━━━ Text block

# Neches River?



## rajuncajun074 (Feb 12, 2009)

Hello, I'm located in the Jefferson County area (Beaumont, Groves, Port Arthur, ETC.) and I am desperately trying to find a good largemouth bass fishing place near by. This is obviously a saltwater fisherman's domain and yes it is fishing none the less but I enjoy bass fishing more than anything. I tried Taylor's Bayou this past weekend and it did not produce, mainly because of the Hurricane's damages. I don't mind traveling to Rayburn every once in a while but I want something a little closer to just enjoy a nice day on the water. I don't have to catch a bunch or even anything huge just at least catch something to liven up the day if you know what I mean. Anyways my question is if anyone can tell me if the Neches River is worth fishing? I plan to launch around the Beaumont Boat Club and travel north. Is the fishing good, is it deep enough, what kind of habitation is there(stumps, trees, grass, ETC.), what kind of lures should I use? any advise or hints would be greatly appreciated.


----------



## Specks&Spots (Aug 26, 2007)

The Neches was fully of small bass before Ike, but since the storm I haven't had much luck. I was fished out there for a couple of hours today and only had one bite.


----------



## rajuncajun074 (Feb 12, 2009)

If you don't mind me asking, where at on the Neches do you fish? is the water out there low?

━━━━━━
━━━ Supplied material

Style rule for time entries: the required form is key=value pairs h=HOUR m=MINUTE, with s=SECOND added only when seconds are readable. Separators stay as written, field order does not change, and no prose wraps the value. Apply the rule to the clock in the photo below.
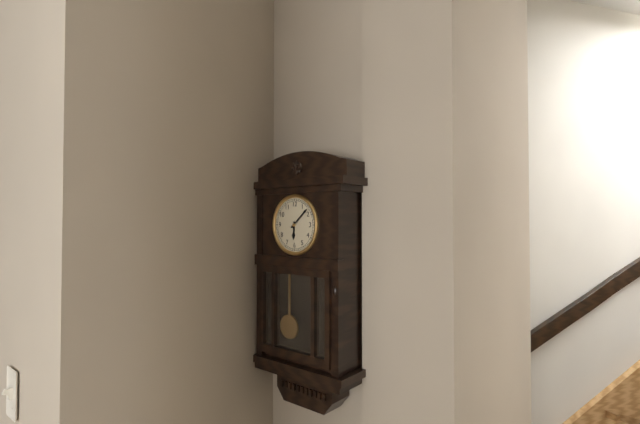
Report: h=6 m=8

━━━━━━

**Set problem:**
In the Neches River thread, where does the original poster plan to launch before heading north? The material plays no part in what comes next.

**Response for this exercise:**
Around the Beaumont Boat Club.